作成するもの: 学習用の文章で「図3における切り込みの形状は」から始まる段落を、主な事実を残して箇条書きに書き直してください。

学習用の文章:
+++
組み込まれたはめ込み板の外周には、密閉のための囲い板が設けられる。この囲い板は、揚水筒の一部分を構成する。
【0013】
図3における切り込みの形状は、両板を確実にはめ込むことができる形状であればこの形には限定されない。さらにはめ込み板の幅及び切り込みの間隔を調整することにより、筒状空間の大きさと数は、自由に変えることができる。したがって、設置場所に合わせて空気揚水装置の形は随意に変えて設置することできる。
【0014】
多数の揚水管に代えて、多数の角型の筒状空間を形成する本発明の空気揚水装置では、例えば、高さ1m面積1m四方に納めた5cm角の揚水筒400本で毎時150トン程度の揚水量がある。またポンプも毎時150トンの揚水量を達成するには揚水ポンプでは、設置条件などにより出力5.5〜15.0KW、配管の口径200mmを要するのに対し、空気揚水ポンプとしてのブロワーポンプでは、設置条件などに関係なく出力3.7KW、口径65mmでよい。このため本発明による空気揚水装置によれば、水底の貪溶存酸素水、富栄養水を大量に水面に拡散させることが容易で、積極的に環境改善を図ることができ、水生動植物の繁殖に大いに有効である。
+++
元の資料:
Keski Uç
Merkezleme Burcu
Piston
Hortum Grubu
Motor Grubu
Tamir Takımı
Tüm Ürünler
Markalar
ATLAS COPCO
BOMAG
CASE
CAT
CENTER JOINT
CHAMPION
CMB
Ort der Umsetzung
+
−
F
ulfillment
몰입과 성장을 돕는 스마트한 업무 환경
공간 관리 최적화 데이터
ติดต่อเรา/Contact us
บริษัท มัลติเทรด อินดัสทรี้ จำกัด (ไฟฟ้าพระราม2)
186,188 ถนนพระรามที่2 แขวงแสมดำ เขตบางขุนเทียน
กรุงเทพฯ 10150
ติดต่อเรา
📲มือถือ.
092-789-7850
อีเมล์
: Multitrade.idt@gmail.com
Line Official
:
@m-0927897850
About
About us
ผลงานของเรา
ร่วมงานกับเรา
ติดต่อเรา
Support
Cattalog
+++
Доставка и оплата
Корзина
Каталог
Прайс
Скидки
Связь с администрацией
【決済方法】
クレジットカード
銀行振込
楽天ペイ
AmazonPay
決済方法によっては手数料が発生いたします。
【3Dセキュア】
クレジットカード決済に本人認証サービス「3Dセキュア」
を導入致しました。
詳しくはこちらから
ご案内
+++
この問題の解答:
- 切り込みの形状は、両板を確実にはめ込めるものであれば、図3の形に限らない。
- はめ込み板の幅と切り込みの間隔を調整すれば、筒状空間の大きさと数を自由に変えられる。
- そのため、空気揚水装置の形は設置場所に合わせて随意に変えて設置できる。